An “integrated global economic system” is the naïve dream of classical liberals living in an imagined harmonious world. Such a world has never existed, does not exist now, and is unlikely to exist within the life span of anyone reading this column. Basing policy on a false “idealistic” view of the world is always self-defeating. Yet, it seems to be Obama’s first reaction to any international situation. Protecting America always seems to come in second to his desire to foster a liberal world order.
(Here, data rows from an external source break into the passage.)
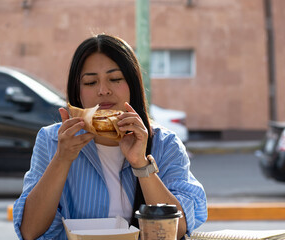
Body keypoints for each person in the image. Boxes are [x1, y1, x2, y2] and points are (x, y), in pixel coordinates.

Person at [13, 34, 207, 240]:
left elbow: (175, 231)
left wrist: (141, 164)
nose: (103, 91)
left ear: (132, 85)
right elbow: (30, 231)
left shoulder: (164, 143)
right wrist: (62, 158)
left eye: (115, 79)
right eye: (90, 82)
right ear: (77, 92)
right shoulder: (53, 141)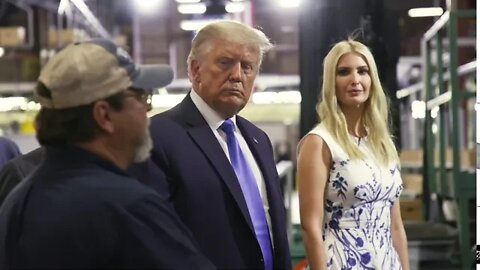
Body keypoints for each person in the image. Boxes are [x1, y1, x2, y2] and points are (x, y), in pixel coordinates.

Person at [0, 39, 215, 269]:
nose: (147, 109)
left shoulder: (18, 199)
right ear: (104, 115)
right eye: (141, 97)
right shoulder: (128, 207)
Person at [131, 20, 291, 269]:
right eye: (225, 63)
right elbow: (154, 241)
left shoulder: (259, 139)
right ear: (195, 70)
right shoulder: (157, 137)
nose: (237, 75)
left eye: (247, 67)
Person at [296, 39, 410, 270]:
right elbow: (310, 227)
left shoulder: (382, 142)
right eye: (344, 72)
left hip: (388, 263)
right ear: (331, 82)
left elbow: (396, 224)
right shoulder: (319, 142)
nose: (355, 80)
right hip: (340, 262)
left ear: (372, 80)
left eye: (363, 71)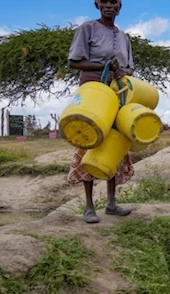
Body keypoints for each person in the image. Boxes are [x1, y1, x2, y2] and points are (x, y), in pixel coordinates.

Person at [67, 0, 134, 224]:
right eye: (104, 1)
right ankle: (88, 206)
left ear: (119, 6)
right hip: (94, 94)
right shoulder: (88, 28)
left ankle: (112, 203)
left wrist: (122, 70)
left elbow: (129, 67)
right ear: (97, 4)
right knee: (89, 141)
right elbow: (74, 61)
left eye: (113, 2)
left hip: (117, 94)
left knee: (114, 143)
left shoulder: (124, 37)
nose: (109, 5)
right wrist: (105, 65)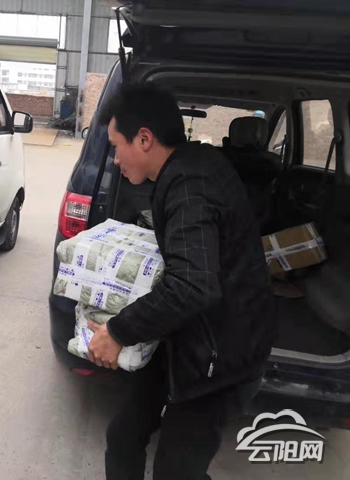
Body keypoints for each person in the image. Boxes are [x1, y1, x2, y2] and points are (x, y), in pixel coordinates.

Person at [87, 83, 276, 480]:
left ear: (144, 139)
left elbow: (192, 285)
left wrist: (118, 331)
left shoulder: (189, 187)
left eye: (117, 146)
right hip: (188, 334)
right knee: (124, 436)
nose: (115, 159)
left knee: (176, 470)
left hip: (222, 356)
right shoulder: (190, 164)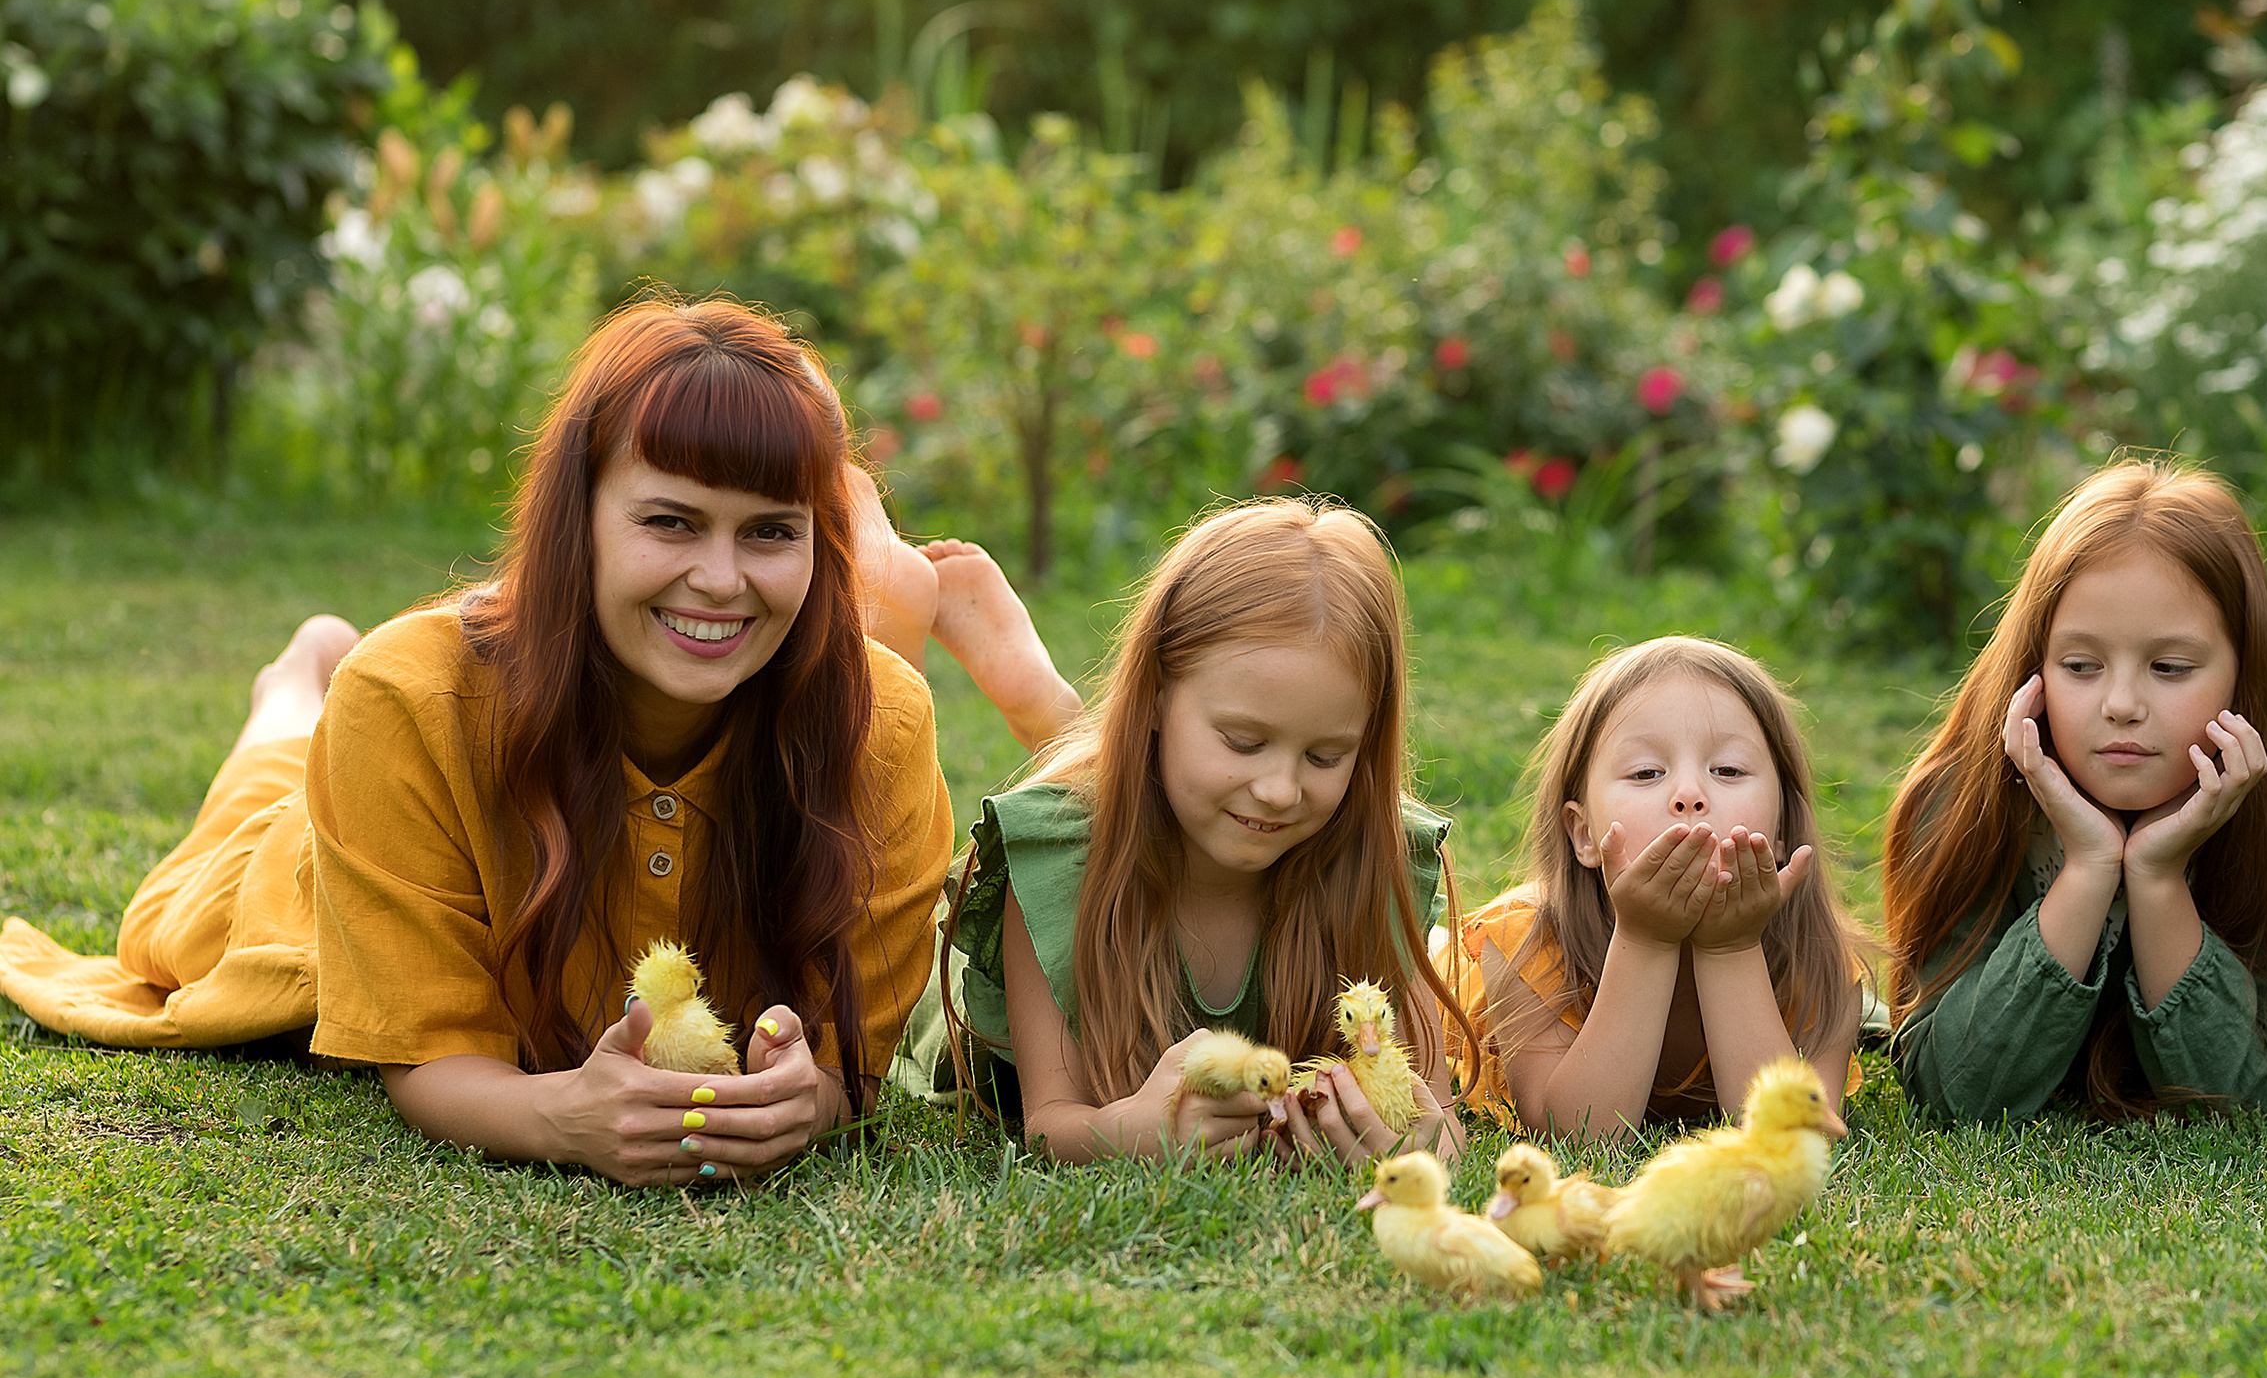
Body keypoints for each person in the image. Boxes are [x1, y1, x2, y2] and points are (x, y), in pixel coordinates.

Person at [0, 301, 974, 1186]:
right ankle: (293, 693)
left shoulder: (880, 719)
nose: (720, 579)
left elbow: (853, 1066)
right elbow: (432, 1058)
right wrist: (568, 1117)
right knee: (220, 862)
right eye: (670, 521)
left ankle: (302, 704)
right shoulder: (404, 697)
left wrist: (801, 1104)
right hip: (304, 878)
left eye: (769, 532)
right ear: (577, 521)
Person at [1883, 457, 2267, 1120]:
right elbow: (1953, 1091)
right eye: (2081, 665)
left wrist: (2157, 875)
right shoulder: (1961, 801)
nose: (2121, 704)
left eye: (2169, 667)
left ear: (2244, 671)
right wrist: (2088, 867)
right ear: (2034, 667)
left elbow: (2257, 1100)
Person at [942, 498, 1474, 1166]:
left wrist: (1416, 1143)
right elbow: (1051, 1123)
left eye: (1325, 756)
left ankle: (1058, 719)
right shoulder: (1054, 856)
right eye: (1244, 741)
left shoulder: (1376, 848)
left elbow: (1441, 1118)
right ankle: (1040, 707)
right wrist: (1136, 1129)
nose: (1280, 789)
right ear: (1158, 693)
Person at [1445, 636, 1865, 1139]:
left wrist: (1730, 948)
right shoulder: (1522, 948)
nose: (1690, 795)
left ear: (1780, 832)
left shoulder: (1823, 966)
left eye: (1727, 770)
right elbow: (1577, 1137)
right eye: (1647, 773)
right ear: (1583, 835)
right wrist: (1647, 939)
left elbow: (1791, 1140)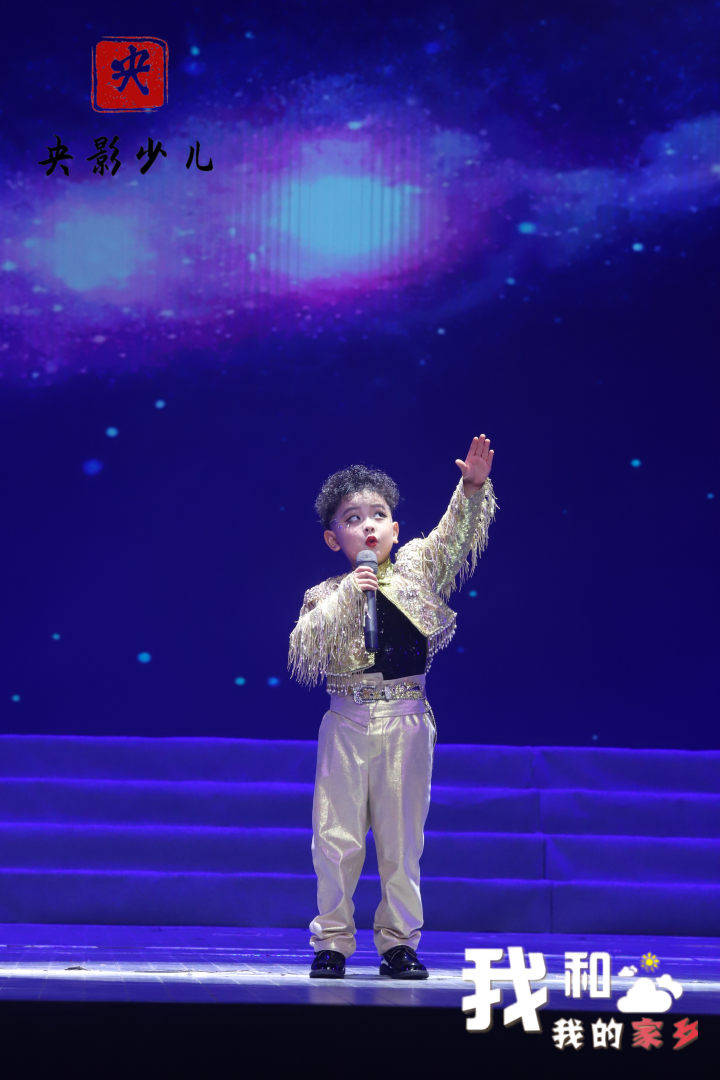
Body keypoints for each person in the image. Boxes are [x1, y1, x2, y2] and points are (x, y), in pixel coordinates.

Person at [287, 435, 498, 979]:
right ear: (333, 537)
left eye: (378, 515)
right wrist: (349, 594)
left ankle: (399, 942)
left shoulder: (416, 571)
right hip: (346, 720)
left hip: (405, 719)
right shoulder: (324, 594)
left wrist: (471, 489)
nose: (369, 527)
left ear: (396, 529)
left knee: (402, 840)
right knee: (335, 839)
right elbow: (304, 647)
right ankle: (331, 941)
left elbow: (452, 539)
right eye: (353, 518)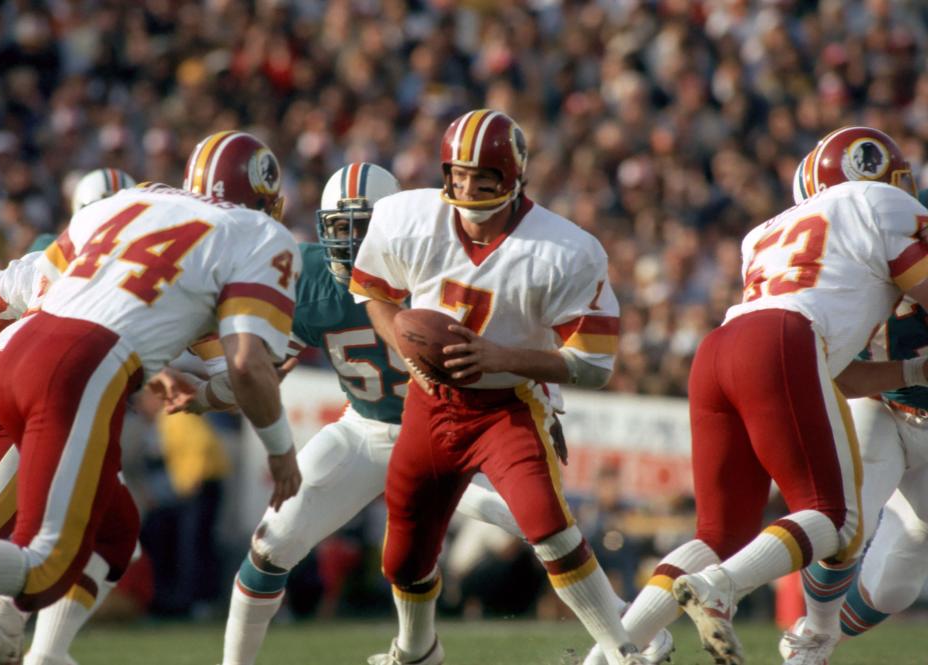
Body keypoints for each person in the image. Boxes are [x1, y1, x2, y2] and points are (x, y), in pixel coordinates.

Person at [153, 162, 525, 665]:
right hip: (365, 430)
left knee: (537, 522)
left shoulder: (441, 271)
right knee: (270, 544)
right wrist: (203, 395)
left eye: (365, 229)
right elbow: (255, 371)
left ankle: (625, 632)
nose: (351, 243)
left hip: (448, 435)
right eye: (340, 228)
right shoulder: (309, 280)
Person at [0, 130, 303, 662]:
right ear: (264, 201)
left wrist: (163, 373)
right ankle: (10, 626)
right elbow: (245, 367)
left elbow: (14, 289)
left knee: (115, 530)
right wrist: (280, 450)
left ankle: (20, 638)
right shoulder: (255, 234)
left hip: (14, 358)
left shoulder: (133, 201)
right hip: (74, 374)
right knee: (46, 559)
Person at [614, 126, 928, 665]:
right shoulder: (885, 209)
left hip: (728, 347)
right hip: (837, 380)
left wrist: (916, 366)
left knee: (728, 532)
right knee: (835, 520)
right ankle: (792, 629)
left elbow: (836, 365)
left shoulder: (766, 234)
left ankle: (613, 650)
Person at [348, 109, 648, 665]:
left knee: (547, 524)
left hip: (508, 405)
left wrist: (502, 357)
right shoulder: (407, 216)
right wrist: (403, 347)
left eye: (482, 176)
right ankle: (416, 651)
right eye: (458, 174)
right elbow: (374, 291)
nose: (466, 187)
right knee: (403, 557)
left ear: (513, 178)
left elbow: (595, 365)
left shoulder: (564, 249)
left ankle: (624, 650)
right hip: (431, 402)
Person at [0, 168, 140, 665]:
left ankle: (22, 637)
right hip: (33, 398)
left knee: (115, 532)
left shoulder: (53, 256)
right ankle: (19, 633)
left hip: (37, 394)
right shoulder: (148, 271)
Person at [771, 135, 928, 664]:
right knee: (844, 523)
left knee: (895, 587)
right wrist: (910, 369)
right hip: (881, 404)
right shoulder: (825, 270)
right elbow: (834, 376)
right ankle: (810, 640)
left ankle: (820, 631)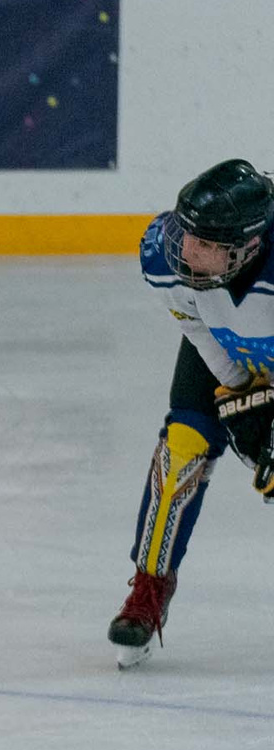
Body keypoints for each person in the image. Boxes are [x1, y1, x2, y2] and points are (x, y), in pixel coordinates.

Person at [110, 157, 274, 667]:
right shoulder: (164, 251)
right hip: (220, 353)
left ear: (247, 247)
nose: (187, 251)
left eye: (204, 246)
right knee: (183, 445)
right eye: (187, 236)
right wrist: (237, 393)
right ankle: (151, 584)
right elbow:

The bill has the usual presidential waiver, though it says it can be exercised “only in an extraordinary case.” The danger is that President Obama will embrace an unbalanced post-Kyoto treaty, hoping to bring Beijing on board later through the policy of “engagement” on climate change that he has made the centerpiece of his China policy. Yet, there is nothing in the record to support Obama’s approach. Beijing sees the world economy as a battleground across which nations fight to expand their share of the world’s wealth and productive capacity. And the Chinese are correct. At stake is the material base upon which national communities build their prosperity, security and future prospects. It is the duty of the government to protect that economic foundation from being undermined by foreign rivals as part of the state’s general responsibility for national defense.
FamilySecurityMatters.org Contributing Editor William R. Hawkins is a consultant specializing in international economic and national security issues.